* EXCERPT TO READ

-=-=-

This program manages an industrial machine which for various reasons can be turned off at any moment. Turning off the machine leads to instantly turning off the computer on which my program is running. The computer is running Windows 10 Pro x64 with a NTFS formatted SSD.
When the machine is turned on, and thus my program restarts, it throws an exception when reading a configuration file telling the file does not contain any JSON object. When I open the file with Notepad, the file really is "empty".
For example, instead of having a JSON Object:
{
"key": value
}
I have the following content:
NULNULNULNULNULNULNULNUL etc.
The properties of the file show the same filesize whether it contains a JSON object or is "empty", the same goes for the size on disk property.
I have other configuration files that are read and written but as plain text, which are not affected.
This issue does not arise at each power off / power on, and does not affect each configuration file. It mostly appears with the same file but not always.
I've checked if the configuration files are correctly closed whenever I read or write them:
Read file:
JObject jsondata = JObject.Parse(File.ReadAllText(Path));
Write file:
File.WriteAllText(Path, jsondata.ToString());
Both methods (ReadAllText and WriteAllText) specify that they open, read and close the file.
These methods are surrounded with try catch clauses and I never had an issue with a wrong JSON structure or a NULL Object. If I'm correct, even a NULL JSON object would write at least the brackets {} into the file.
I've tried to programmatically backup my configuration files in another folder. Backing up files are done without reading the files (using the File.Copy() method):
Periodically (every 10 minutes), update the backup files with the latest configuration files.
If a configuration file is "empty" (by checking if all bytes in file equal 0), replace it with the corresponding backup file.
// Check if any file has been modified since last check
for (int file = 0; file < Directory.GetFiles(_FolderToBackup).Length; ++file)
{
// Get file to check
string FilePath = Directory.GetFiles(_FolderToBackup)[file];
string FileName = Path.GetFileName(FilePath);
// Check if backup file with same name exists in Backup folder
if (BackupFileExist(FileName))
{
// File path to backup file
string BackupFilePath = _BackupFolder + "\\" + FileName;
// If backup file is empty
if (isFileEmpty(BackupFilePath))
{
Log.Write("File " + FilePath + " is empty");
// Copy file to backupfolder, we don't have to check if file to backup is empty, because destination is already empty !
File.Copy(FilePath, BackupFilePath, true);
}
// If file to backup is empty
if (isFileEmpty(FilePath))
{
Log.Write("File " + FilePath + " is empty");
// Copy backup file back to folder to backup
File.Copy(BackupFilePath, FilePath, true);
}
// If no file is empty, update only files that have been modified since last check
if(new FileInfo(FilePath).LastWriteTime > new FileInfo(BackupFilePath).LastWriteTime)

-=-=-

* EXERCISE AIM
Summarize the post above about the configuration file in two sentences.

* RECORDS

-=-=-

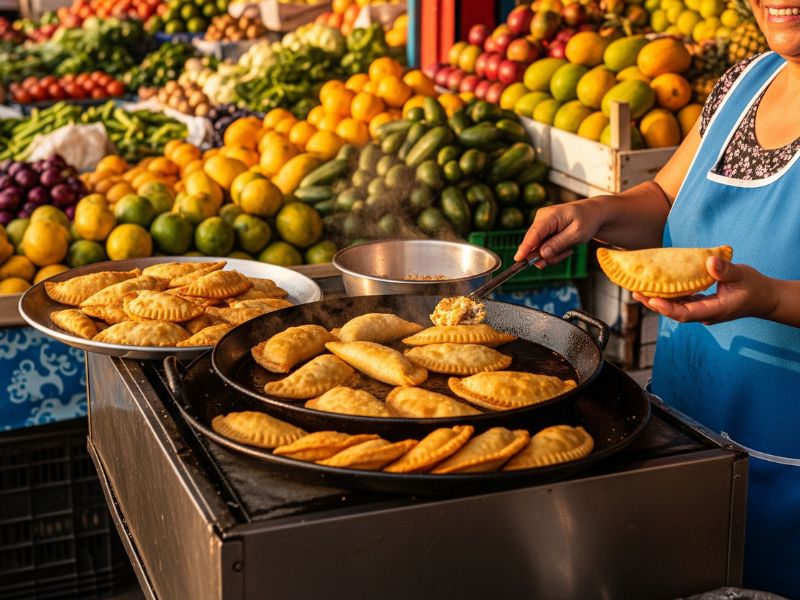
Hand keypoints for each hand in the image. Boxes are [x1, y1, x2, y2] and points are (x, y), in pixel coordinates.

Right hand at [513, 199, 604, 264]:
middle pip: (535, 244)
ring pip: (539, 249)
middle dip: (548, 255)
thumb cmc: (587, 220)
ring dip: (554, 254)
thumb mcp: (577, 234)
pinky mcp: (543, 231)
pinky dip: (554, 251)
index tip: (518, 259)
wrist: (592, 213)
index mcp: (550, 216)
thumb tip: (542, 253)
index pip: (534, 234)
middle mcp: (541, 219)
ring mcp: (541, 225)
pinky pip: (543, 247)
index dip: (525, 248)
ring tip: (569, 248)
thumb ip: (559, 243)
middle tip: (566, 253)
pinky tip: (565, 247)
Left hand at [632, 257, 776, 324]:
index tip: (652, 299)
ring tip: (639, 289)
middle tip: (636, 291)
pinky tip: (656, 288)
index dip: (668, 308)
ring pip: (676, 308)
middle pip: (676, 312)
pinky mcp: (701, 305)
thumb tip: (710, 261)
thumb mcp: (743, 275)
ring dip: (658, 300)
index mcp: (715, 310)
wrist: (764, 298)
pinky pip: (681, 303)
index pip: (687, 313)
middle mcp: (705, 314)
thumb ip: (726, 270)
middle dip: (655, 303)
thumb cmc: (755, 287)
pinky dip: (669, 296)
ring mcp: (702, 311)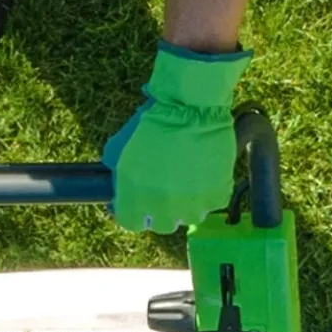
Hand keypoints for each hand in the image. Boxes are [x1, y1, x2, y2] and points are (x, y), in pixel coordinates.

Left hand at [102, 43, 252, 233]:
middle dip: (162, 209)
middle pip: (162, 224)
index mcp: (135, 196)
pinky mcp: (217, 195)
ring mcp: (192, 204)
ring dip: (187, 203)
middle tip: (166, 189)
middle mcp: (162, 206)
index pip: (131, 223)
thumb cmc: (153, 122)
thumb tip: (115, 192)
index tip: (138, 203)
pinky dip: (210, 192)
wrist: (190, 106)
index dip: (134, 212)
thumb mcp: (119, 148)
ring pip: (189, 217)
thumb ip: (115, 175)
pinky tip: (205, 173)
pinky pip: (212, 203)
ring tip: (188, 180)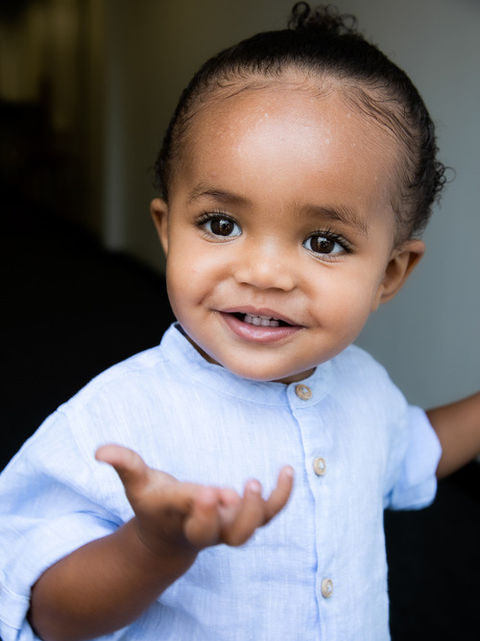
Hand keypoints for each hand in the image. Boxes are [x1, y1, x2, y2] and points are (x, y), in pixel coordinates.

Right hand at [95, 445, 293, 557]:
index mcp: (179, 520)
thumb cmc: (154, 505)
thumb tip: (100, 450)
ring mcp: (227, 528)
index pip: (191, 517)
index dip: (200, 508)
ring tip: (261, 479)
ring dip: (259, 510)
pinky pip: (269, 515)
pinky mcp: (243, 520)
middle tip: (237, 492)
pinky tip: (289, 470)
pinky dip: (281, 497)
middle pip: (224, 535)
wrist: (169, 539)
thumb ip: (125, 464)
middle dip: (232, 517)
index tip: (206, 492)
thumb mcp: (138, 484)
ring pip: (248, 531)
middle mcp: (206, 530)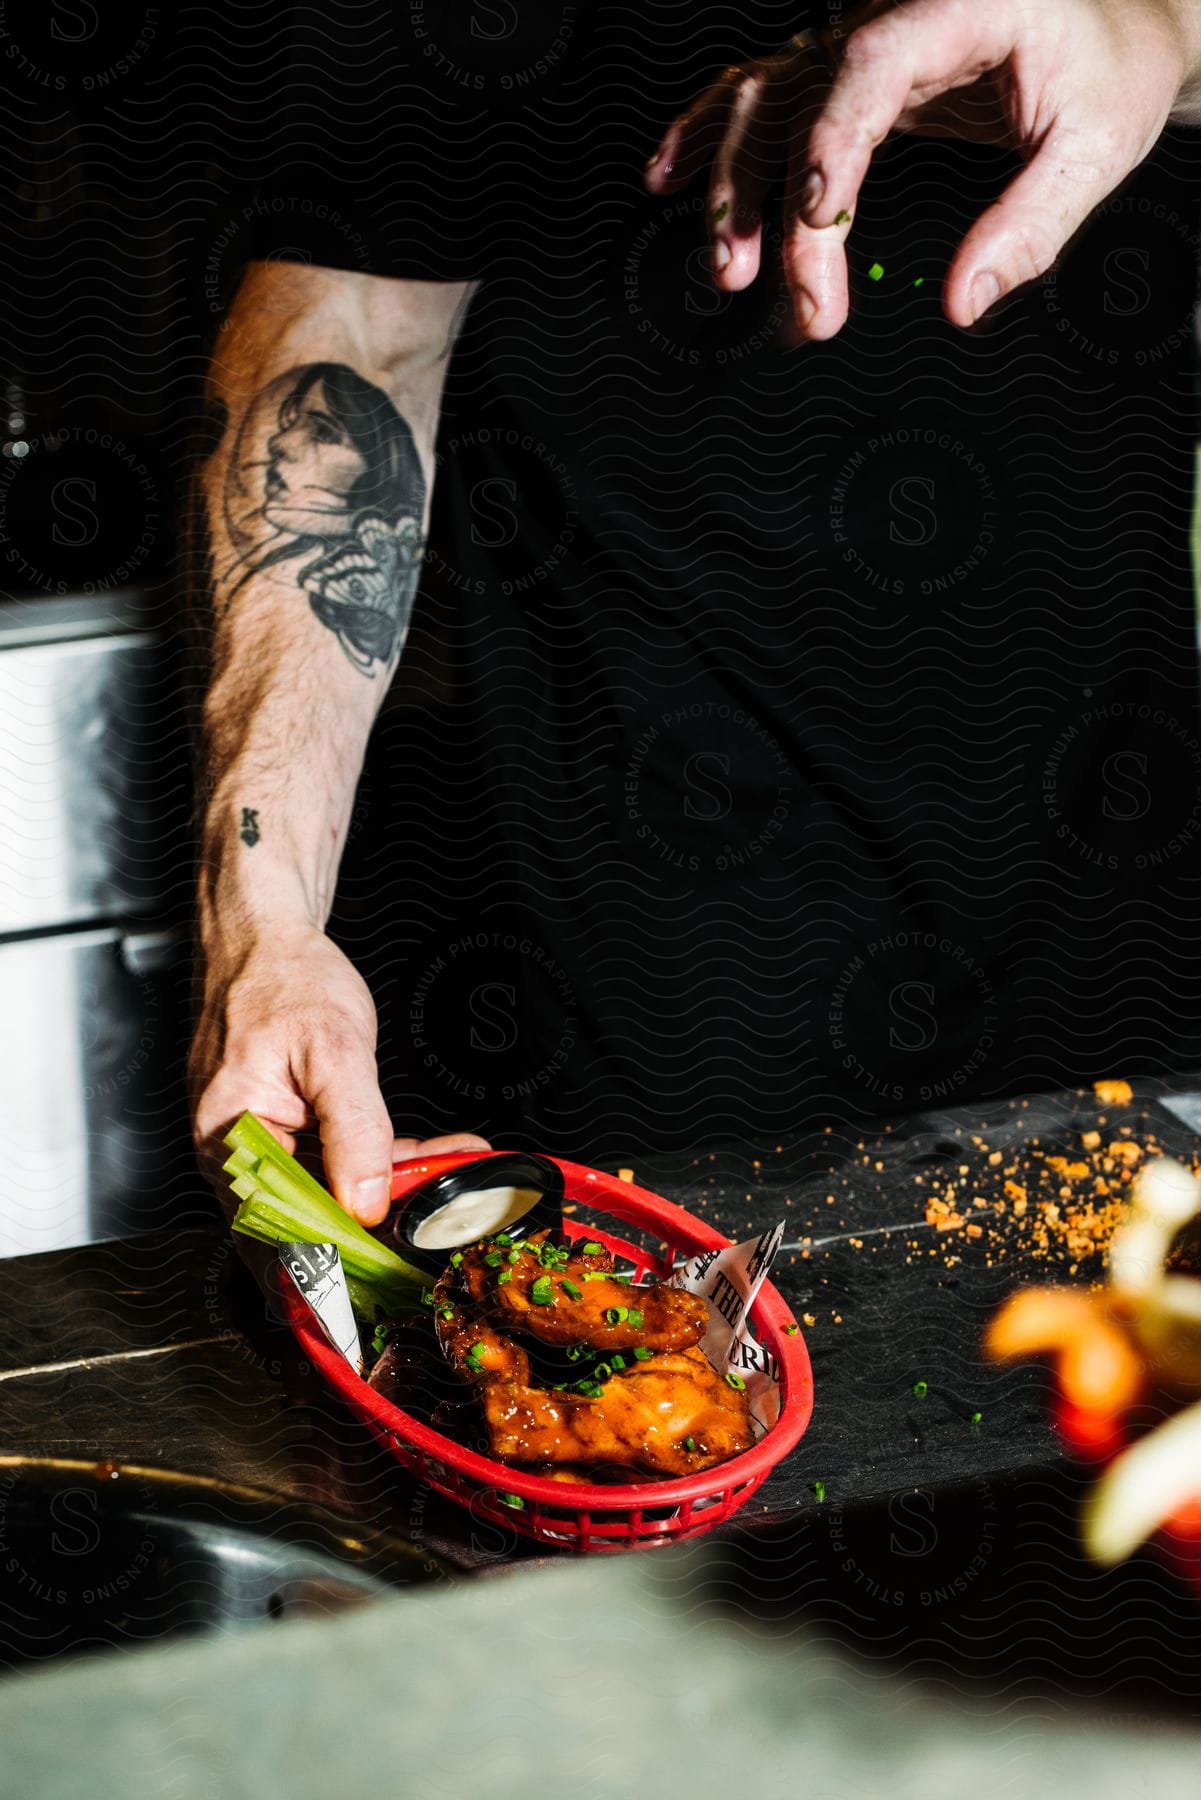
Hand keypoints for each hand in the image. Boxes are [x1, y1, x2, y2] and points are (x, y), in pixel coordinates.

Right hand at [190, 919, 488, 1225]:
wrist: (268, 939)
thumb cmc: (284, 979)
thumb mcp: (334, 1049)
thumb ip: (354, 1130)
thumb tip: (366, 1201)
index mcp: (229, 1140)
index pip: (283, 1228)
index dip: (340, 1254)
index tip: (394, 1261)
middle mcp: (237, 1154)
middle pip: (310, 1216)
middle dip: (381, 1220)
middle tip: (440, 1217)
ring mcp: (262, 1143)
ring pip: (330, 1191)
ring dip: (391, 1188)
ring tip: (450, 1177)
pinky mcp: (286, 1131)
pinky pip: (332, 1162)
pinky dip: (379, 1161)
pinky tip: (428, 1156)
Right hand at [645, 0, 1200, 338]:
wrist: (1117, 28)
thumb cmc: (1111, 70)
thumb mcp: (1097, 147)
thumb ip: (1032, 226)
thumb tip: (964, 302)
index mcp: (958, 5)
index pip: (869, 65)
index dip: (831, 144)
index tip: (819, 218)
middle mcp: (891, 15)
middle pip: (799, 100)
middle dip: (778, 206)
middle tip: (800, 302)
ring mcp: (860, 43)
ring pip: (763, 101)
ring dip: (732, 188)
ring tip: (729, 273)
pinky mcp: (846, 77)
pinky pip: (761, 96)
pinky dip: (710, 137)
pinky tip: (668, 178)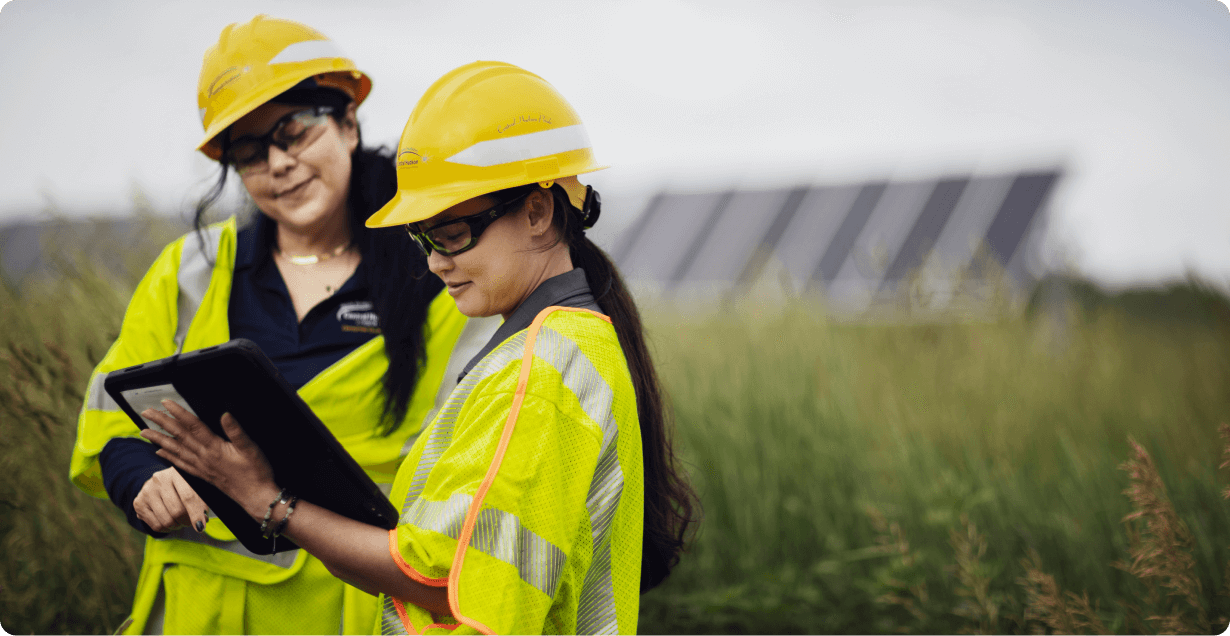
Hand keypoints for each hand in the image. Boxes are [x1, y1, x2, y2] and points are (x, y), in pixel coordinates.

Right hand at [134, 466, 209, 532]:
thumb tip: (202, 521)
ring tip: (180, 521)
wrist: (161, 483)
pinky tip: (170, 522)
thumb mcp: (195, 488)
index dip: (195, 514)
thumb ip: (201, 502)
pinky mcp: (138, 503)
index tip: (200, 527)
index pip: (188, 496)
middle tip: (190, 522)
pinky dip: (166, 529)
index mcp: (176, 472)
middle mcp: (159, 479)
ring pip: (166, 521)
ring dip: (177, 526)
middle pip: (176, 511)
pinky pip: (156, 526)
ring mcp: (147, 491)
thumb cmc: (184, 486)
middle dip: (187, 522)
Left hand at [139, 400, 277, 516]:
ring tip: (144, 432)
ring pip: (175, 450)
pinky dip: (168, 457)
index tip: (166, 403)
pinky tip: (159, 452)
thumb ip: (236, 432)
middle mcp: (203, 457)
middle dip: (162, 423)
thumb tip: (225, 415)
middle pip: (179, 436)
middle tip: (147, 412)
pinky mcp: (202, 475)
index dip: (179, 413)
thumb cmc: (256, 473)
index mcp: (215, 449)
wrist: (255, 497)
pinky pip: (180, 464)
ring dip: (159, 440)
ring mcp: (201, 467)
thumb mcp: (251, 449)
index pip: (193, 426)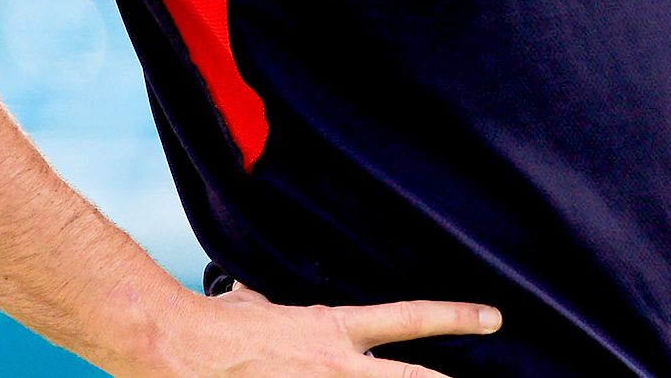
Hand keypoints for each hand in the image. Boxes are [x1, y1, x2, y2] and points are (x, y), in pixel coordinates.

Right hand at [143, 280, 501, 376]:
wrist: (180, 346)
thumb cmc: (216, 324)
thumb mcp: (256, 303)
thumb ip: (272, 305)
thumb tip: (259, 300)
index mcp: (332, 329)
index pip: (408, 318)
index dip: (454, 316)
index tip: (491, 317)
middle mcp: (336, 364)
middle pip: (410, 377)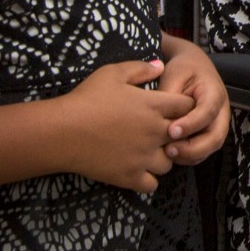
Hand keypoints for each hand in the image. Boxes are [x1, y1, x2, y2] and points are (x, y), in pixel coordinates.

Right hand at [56, 59, 193, 192]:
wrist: (61, 132)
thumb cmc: (86, 99)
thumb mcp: (112, 73)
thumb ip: (140, 69)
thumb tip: (161, 66)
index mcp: (154, 105)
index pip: (188, 107)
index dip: (183, 107)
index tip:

-=-=-

* TASK ANSWER
A program managing an industrial machine runs on a Windows 10 Pro computer that shuts off instantly whenever the machine is turned off, and after some restarts a JSON configuration file holds only NUL characters even though its file size stays the same. The writer has confirmed that the read and write methods close the file, and has added a File.Copy() backup every 10 minutes that replaces any configuration file whose bytes are all zero with its backup copy.